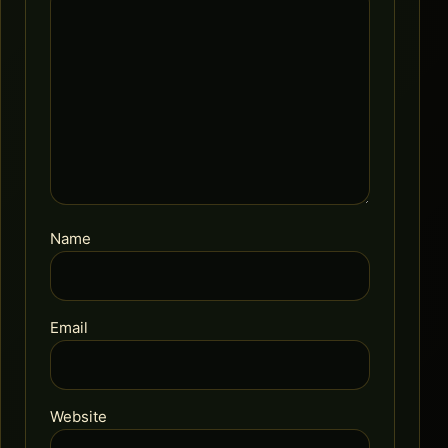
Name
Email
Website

-----

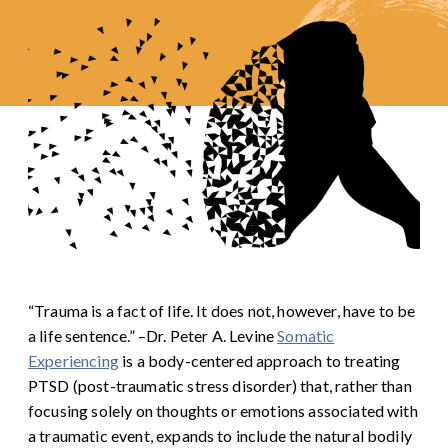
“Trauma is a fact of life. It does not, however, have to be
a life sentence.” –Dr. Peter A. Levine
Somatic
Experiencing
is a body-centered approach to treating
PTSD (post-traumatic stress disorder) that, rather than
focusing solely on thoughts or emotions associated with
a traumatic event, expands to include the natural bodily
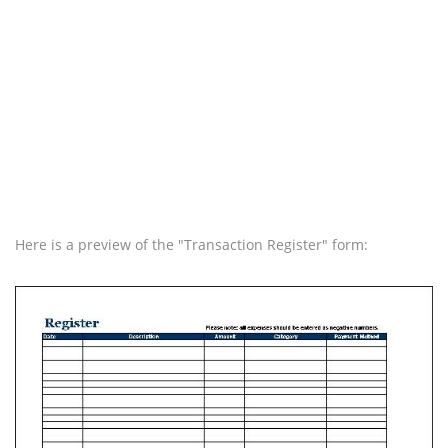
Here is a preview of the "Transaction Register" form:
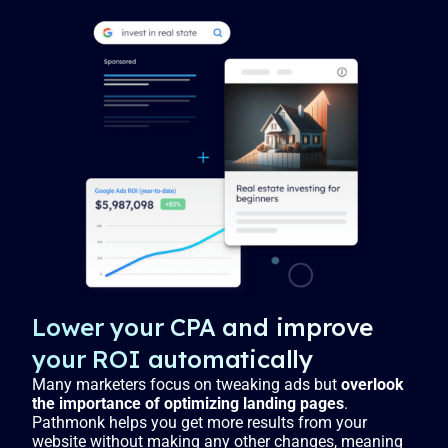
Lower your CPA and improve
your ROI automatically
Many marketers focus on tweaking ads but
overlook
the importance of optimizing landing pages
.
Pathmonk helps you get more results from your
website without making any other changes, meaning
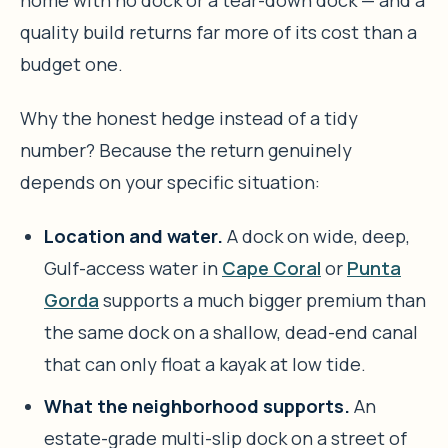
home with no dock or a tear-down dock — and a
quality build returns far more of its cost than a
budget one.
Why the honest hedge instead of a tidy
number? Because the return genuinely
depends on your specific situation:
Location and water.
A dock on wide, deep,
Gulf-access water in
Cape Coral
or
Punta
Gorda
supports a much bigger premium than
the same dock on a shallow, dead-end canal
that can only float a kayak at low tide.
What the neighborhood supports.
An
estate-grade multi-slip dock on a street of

-----

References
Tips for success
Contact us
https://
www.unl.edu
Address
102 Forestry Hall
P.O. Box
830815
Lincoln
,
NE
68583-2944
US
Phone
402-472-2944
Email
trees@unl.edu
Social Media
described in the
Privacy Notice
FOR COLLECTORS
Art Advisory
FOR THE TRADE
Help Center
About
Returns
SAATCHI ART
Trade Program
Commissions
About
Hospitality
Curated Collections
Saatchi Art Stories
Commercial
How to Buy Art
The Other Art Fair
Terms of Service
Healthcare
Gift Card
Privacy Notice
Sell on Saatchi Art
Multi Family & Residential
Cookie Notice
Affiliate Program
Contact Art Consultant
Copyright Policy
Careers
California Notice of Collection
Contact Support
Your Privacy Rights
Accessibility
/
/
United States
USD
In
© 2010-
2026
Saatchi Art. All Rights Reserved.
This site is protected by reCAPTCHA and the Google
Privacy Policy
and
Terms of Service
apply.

-----

§ **Your goal**
Using the listing above, pull out all lines that hold the word "Privacy".

§ **Completed exercise**
Privacy Notice
Privacy Notice
Your Privacy Rights
Privacy Policy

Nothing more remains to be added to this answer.